I disagree with some of Mr Sacks's analysis. He suggests states have broken the social compact with higher education, inducing social stratification based on ability to pay. I submit that higher education has broken the social compact with the citizenry, by substituting a misguided inclusiveness and access-assessment-remediation-retention for common standards, in such a way as to antagonize precisely the well-to-do people who in previous years would have sent their kids to the local state university.

Second, the distinction between the liberal arts and vocational training isn't always clear. I submit a recent Wall Street Journal ranking (via Tax Prof) of universities by corporate recruiters. The sub-headline of the article tells the tale. "Companies Favor Big State Schools With One-Stop Shopping for Graduates With Necessary Skills." The top nine are large state universities, many with engineering and undergraduate business colleges, with three of the top five and six of the top twenty from the Big Ten.
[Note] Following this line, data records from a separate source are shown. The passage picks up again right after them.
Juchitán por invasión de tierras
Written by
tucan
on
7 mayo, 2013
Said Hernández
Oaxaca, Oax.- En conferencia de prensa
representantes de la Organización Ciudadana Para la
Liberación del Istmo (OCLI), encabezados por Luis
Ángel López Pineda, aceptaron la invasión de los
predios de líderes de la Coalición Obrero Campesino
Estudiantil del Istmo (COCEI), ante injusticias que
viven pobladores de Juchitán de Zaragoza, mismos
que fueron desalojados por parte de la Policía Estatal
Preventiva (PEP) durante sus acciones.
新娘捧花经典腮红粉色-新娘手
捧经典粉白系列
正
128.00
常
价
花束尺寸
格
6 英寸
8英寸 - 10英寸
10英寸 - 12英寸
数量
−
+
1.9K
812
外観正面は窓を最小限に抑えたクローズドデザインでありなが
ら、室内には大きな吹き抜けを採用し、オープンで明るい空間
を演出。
There are undoubted economies of sending a recruiting team to a university or college-wide job fair. The correlation with big time football might not be an accident.
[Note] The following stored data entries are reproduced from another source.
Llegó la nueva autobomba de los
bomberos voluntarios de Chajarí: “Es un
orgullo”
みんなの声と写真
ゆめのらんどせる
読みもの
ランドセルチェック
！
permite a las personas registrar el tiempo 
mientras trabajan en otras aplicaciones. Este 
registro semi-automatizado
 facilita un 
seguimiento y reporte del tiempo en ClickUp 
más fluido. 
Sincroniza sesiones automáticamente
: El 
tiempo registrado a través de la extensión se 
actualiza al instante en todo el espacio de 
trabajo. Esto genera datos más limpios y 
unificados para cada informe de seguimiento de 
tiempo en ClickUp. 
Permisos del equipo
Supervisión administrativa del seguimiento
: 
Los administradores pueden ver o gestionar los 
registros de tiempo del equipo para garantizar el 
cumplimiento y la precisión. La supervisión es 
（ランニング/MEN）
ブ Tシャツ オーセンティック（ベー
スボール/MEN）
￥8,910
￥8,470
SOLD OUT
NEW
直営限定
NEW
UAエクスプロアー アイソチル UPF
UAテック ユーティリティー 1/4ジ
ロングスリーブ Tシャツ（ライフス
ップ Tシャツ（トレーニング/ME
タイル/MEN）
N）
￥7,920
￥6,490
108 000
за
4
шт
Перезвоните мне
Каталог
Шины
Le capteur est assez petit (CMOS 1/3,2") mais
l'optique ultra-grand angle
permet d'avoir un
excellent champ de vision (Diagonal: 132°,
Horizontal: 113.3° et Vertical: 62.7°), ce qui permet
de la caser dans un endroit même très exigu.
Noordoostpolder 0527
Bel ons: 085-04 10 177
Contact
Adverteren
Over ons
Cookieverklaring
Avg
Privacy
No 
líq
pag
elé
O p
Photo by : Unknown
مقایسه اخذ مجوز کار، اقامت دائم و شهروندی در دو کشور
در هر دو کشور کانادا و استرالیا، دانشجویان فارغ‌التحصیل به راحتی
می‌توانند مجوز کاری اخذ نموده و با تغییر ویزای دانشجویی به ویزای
Recruiters say graduates of top public universities are often among the most prepared and well-rounded academically, and companies have found they fit well into their corporate cultures and over time have the best track record in their firms.
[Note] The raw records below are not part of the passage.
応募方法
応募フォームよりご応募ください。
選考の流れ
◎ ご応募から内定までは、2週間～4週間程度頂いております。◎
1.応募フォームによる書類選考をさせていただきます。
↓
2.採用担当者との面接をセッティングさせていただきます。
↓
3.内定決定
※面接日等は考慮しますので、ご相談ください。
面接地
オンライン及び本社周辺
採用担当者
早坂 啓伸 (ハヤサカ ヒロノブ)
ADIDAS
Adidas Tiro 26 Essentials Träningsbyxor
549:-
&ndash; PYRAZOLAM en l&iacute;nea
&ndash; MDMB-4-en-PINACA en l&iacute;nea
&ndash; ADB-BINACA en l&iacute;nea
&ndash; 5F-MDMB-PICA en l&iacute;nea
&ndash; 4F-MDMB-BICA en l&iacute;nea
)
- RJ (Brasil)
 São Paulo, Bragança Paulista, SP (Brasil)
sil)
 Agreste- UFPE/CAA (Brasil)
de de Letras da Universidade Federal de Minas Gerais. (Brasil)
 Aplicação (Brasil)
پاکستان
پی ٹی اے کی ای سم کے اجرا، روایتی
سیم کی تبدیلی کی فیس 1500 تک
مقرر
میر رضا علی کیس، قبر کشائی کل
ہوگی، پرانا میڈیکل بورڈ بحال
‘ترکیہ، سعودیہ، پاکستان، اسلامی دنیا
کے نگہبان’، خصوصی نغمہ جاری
The Man in the Gray Flannel Suit is fiction, and The Organization Man material for a History of the Sixties course, or perhaps as supplemental reading in Mad Men Studies. Corporate America, however, can be as obsessed with "fit" as the most recondite English department, and desirous of hires that can be stationed in whatever Reloville is home to the entry-level technician or middle manager or executive vice president without causing trouble.
[Author Peter Kilborn] suggests that most of the residents of Reloville have degrees from "public universities of the Great Plains and the Midwest" (see page 217), or, more accurately, from the land-grant football factories of the old Big Eight and Big Ten (but he doesn't specifically mention Michigan, Minnesota, or Wisconsin, which feed workers to Chicago and the Twin Cities in the same way the Ivies supply the Northeast Corridor, and his Illinois examples might be outliers) located in states without major cities or major corporate headquarters. And the principal interest of many of the Relos he interviews, male or female, appear to be running and playing tennis and watching football. Perhaps we're seeing a new form of Babbitts, no longer confined to Gopher Prairie, but with no reason to take an interest in the quality of life of whatever Upscale Prairie they are inhabiting for the next two years. Perhaps, also, those land-grants do not have to fret either about a comprehensive academic mission (entry-level job preparation is sufficient) or about a brain drain as long as the football programs are successful. That's clearly a topic for future research.
The corporate recruiters, if the Journal is to be believed, are revealing a preference for the graduates of the land grants, and I was wrong about the University of Illinois. Still open for research is whether holders of entry-level degrees in engineering or business are more likely to ascend to executive vice president or chairman than are holders of liberal arts degrees.

Again, however, the students from poorer neighborhoods aren't getting the educational fundamentals or the life-management skills to enroll at the land-grants, let alone to make an impression at the job fair.